One morning I came in to open the café and the first phone call I got was from a reporter at Angles.

“Do you know why the management has decided not to distribute Angles in Doll & Penny’s anymore?”

“I don’t know what you’re talking about.”

Then I looked where the fliers were. There was the Westender and the Georgia Straight, but Angles was noticeably absent. And not only Angles, but all the AIDS-prevention posters on the bulletin board by the bathrooms.

“You fucking prick,” I shouted at the blank wall.

Bobbi’s official spin on the absent literature was that it was sexually explicit and there were complaints from parents about their children accidentally looking at it. From Francis’s lips to her mouth.

“The only parents that come in here are lesbians,” Yolanda told her.

For months I had pretended that the boycott would blow over and everything would go back to normal, but there was no way I could possibly work for this man anymore.

And then, just as quickly as it had been turned out, the light came on at the end of the tunnel.
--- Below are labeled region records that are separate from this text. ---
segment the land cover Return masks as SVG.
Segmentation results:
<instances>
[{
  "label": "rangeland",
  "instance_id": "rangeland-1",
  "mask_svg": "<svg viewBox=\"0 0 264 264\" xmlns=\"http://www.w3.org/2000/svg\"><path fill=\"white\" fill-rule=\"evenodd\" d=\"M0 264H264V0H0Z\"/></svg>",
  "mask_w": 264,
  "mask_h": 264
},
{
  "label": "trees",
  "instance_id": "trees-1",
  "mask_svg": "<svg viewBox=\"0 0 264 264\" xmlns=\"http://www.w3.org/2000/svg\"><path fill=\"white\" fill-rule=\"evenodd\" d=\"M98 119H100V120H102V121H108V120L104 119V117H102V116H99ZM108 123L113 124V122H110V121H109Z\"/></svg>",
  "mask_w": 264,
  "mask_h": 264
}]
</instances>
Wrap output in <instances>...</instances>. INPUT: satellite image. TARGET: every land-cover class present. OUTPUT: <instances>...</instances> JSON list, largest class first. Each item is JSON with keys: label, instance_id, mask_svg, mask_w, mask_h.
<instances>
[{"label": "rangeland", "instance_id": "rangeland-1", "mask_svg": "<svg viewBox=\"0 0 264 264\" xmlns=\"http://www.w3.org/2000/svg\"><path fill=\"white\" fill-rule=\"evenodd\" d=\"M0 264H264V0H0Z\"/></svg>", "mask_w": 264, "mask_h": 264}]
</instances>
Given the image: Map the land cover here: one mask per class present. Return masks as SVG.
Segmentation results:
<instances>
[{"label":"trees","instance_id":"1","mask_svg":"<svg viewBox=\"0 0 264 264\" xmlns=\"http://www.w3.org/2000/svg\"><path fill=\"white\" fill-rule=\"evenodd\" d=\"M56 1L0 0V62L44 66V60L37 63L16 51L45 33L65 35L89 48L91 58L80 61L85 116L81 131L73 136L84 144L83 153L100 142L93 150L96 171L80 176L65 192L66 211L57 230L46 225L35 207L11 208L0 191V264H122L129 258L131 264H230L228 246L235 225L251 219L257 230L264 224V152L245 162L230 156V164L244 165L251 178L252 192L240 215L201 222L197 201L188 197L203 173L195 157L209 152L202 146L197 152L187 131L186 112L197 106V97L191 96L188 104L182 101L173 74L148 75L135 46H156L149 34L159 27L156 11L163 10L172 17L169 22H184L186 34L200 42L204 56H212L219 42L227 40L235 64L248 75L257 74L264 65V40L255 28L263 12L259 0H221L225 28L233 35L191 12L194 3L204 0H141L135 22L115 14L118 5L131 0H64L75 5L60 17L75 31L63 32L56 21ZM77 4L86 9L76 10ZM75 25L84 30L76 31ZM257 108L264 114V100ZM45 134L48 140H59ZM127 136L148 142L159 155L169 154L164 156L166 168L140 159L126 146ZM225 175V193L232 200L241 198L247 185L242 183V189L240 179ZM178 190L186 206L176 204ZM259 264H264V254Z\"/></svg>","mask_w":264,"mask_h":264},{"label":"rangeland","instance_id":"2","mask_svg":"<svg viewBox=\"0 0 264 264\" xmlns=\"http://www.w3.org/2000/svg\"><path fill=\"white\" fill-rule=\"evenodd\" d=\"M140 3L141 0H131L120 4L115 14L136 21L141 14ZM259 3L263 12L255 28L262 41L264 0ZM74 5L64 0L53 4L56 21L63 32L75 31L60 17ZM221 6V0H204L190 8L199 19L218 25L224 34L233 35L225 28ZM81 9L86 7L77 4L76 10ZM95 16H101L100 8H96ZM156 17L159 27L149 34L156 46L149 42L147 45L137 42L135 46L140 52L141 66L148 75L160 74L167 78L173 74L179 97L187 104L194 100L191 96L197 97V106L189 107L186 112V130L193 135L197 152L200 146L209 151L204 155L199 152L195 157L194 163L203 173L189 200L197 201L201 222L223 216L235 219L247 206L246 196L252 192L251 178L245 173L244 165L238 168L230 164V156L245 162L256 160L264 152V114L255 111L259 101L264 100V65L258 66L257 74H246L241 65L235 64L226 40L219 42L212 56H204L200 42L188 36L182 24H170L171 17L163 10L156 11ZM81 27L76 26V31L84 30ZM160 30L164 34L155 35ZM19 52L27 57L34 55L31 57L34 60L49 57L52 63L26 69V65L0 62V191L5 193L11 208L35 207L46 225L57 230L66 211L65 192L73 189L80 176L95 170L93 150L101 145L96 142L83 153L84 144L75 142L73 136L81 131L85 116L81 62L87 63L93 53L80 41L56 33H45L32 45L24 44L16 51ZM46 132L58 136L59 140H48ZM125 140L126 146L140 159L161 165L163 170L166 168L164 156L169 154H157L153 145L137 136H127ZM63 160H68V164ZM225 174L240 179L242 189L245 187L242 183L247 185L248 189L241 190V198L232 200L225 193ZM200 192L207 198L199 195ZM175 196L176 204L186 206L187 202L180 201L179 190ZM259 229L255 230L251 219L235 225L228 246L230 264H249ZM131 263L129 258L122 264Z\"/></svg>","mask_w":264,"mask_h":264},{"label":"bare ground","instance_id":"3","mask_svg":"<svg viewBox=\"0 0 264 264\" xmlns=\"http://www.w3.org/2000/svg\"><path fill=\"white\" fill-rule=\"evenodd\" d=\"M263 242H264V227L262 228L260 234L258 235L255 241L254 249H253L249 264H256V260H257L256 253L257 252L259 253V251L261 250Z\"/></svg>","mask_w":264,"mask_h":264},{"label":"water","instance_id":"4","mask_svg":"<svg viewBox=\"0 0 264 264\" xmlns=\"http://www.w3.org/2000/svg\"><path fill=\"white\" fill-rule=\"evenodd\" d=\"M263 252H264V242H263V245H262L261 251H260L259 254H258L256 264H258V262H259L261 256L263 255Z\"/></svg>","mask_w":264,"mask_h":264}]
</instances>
Donna and Elsa used some of their inheritances to open La Brocca on the corner of Thurlow and Robson streets – formerly the Monte Cristo, the restaurant Donna managed before accepting a job at Doll & Penny’s. Thankfully, they offered Yolanda, Dex, Prudence and me jobs.

My last shift at Doll & Penny’s was a breakfast shift. It was slow and there were hardly any regulars. It was sunny outside and I sat in one of the booths looking up at the window of my apartment in the Holly Lodge. I was about to move into a new apartment, a one bedroom near the water that cost $700 a month. It was the most I had ever paid in rent. I could only hope La Brocca would allow me to keep it.

I left Doll & Penny’s without the traditional dousing of whipped cream or a farewell drink. I cashed out, said goodbye to Bobbi and the Pasha, the crossdressing dominatrix, and leaned my shoulder into the glass door one last time.

“When you’re alone and life is making you lonely you can always go,” I sang to myself, “…downtown.”

I would not cross the threshold of Doll & Penny’s Café again until 1999.